Establishment and Financial Management of Recharge Centers and Specialized Service Facilities

Effective Date:

02/01/08

Approved By:

Kerry Kennedy, Vice President for Business Affairs

Lenora Chapman, Associate Vice President, Financial Affairs

 

Last Revised On:

05/01/14

For Assistance Contact:

Grants and Contracts Financial Services

Assistant Vice President, Financial Affairs and Controller

 

PURPOSE/SCOPE

This guideline provides a framework for the fiscal operations of the University of Texas at San Antonio (UTSA) recharge centers and specialized service facilities to ensure compliance with federal cost principles and consistency in accounting and costing practices.  All recharge centers and specialized service facilities must maintain common accounting and administrative practices despite variations in volume and complexity of goods and services rendered.

AUTHORITY

As a recipient of federal funds, UTSA must comply with OMB Circular A-21, Cost Principles for Educational Institutions, as published by the U.S. Office of Management and Budget (OMB).


UNIVERSITY GUIDELINES

Table of Contents

A. Overview

In this guideline recharge centers and specialized service facilities are referred to collectively as “service centers.”  Service centers are UTSA units that provide goods and/or services to users, primarily within UTSA, and charge users for the goods and services. 

There are three major types of service centers at UTSA: 

1.     Research recharge centers provide services and access to equipment and tools for research activities for a fee.  The Kleberg Advanced Microscopy Center is an example of a research recharge center.
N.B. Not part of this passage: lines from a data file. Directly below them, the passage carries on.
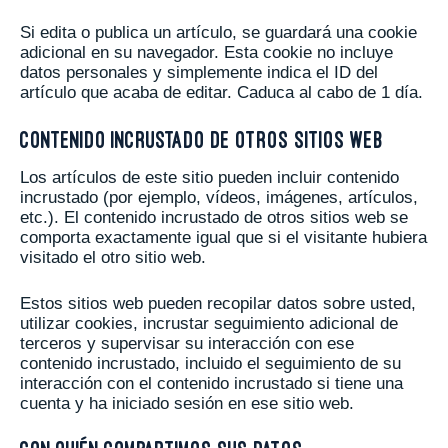
Si edita o publica un artículo, se guardará una cookie
adicional en su navegador. Esta cookie no incluye
datos personales y simplemente indica el ID del
artículo que acaba de editar. Caduca al cabo de 1 día.
Contenido incrustado de otros sitios web
Los artículos de este sitio pueden incluir contenido
incrustado (por ejemplo, vídeos, imágenes, artículos,
etc.). El contenido incrustado de otros sitios web se
comporta exactamente igual que si el visitante hubiera
visitado el otro sitio web.
Estos sitios web pueden recopilar datos sobre usted,
utilizar cookies, incrustar seguimiento adicional de
terceros y supervisar su interacción con ese
contenido incrustado, incluido el seguimiento de su
interacción con el contenido incrustado si tiene una
cuenta y ha iniciado sesión en ese sitio web.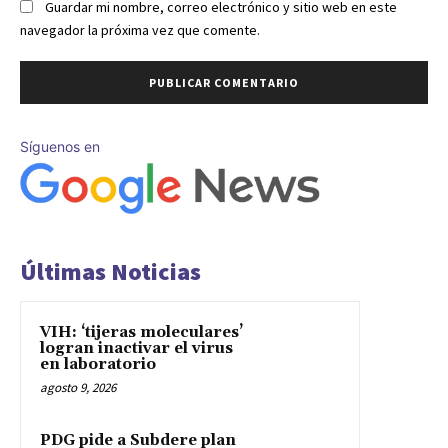
Guardar mi nombre, correo electrónico y sitio web en este
navegador la próxima vez que comente.
Síguenos en
Últimas Noticias
VIH: ‘tijeras moleculares’
logran inactivar el virus
en laboratorio
agosto 9, 2026
PDG pide a Subdere plan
2.     Institutional recharge centers reallocate costs from a central Cost Center to users throughout UTSA.  The rates charged represent a redistribution of expenses and not a fee for goods provided or services rendered.  Examples include Facilities Services and Facilities Coordinated Projects.
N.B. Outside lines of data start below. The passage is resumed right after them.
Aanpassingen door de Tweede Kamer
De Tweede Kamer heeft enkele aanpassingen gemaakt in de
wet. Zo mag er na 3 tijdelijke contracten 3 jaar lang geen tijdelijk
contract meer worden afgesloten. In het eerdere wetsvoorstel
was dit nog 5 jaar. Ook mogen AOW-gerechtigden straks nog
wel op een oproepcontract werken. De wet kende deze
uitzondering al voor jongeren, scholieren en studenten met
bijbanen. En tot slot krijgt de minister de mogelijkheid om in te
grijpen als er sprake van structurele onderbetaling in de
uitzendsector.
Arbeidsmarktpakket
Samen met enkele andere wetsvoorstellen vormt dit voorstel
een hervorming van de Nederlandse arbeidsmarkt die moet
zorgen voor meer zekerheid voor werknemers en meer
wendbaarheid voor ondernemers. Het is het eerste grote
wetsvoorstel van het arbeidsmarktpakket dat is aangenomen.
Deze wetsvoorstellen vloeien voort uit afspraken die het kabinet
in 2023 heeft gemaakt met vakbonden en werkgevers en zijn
3.     Specialized service facilities offer highly complex or specialized services that are not readily available from outside sources  An example is the Laboratory Animal Resource Center.

Because service centers may directly or indirectly charge federal grants and contracts, UTSA must comply with the cost principles and accounting standards required by OMB Circular A-21, Cost Principles for Educational Institutions..”

B. Establishment of Service Centers

The request to establish a new service center must be submitted to the Director, Grants and Contracts Financial Services (GCFS) for initial review using the UTSA Service Center Information Sheet. This information sheet is also used when a service center intends to expand its customer base to include external customers, to add additional services or to update billing rates.

The approval of the Director of the unit involved and/or Dean and the appropriate Vice President is required. Specialized service facilities also require the approval of the Vice President for Research (VPR) or designee.  GCFS or designated costing personnel will review the request with the initiator. Final budget and billing rates will be presented to the Associate Vice President for Financials Affairs or the Assistant Vice President for Financial Affairs for approval.

C. Contractual Requirements for External Customers

An external customer is a customer that does not pay using a UTSA Cost Center/Project ID, such as a faculty member or student acting in an individual capacity.  A unilateral agreement signed by the customer is required for all external customers (see Appendix A). The agreement may not be revised or edited in any way. The billing schedule may be appended to the document along with a full description of the services to be provided. The agreement should be reviewed by the official to whom the service center reports to determine the appropriateness of the proposed work. These agreements must be kept on file by the service center.

External customers who identify themselves as federally funded must provide appropriate documentation (e.g., a copy of the federal award that is paying for the services).  Contact GCFS for assistance in such cases.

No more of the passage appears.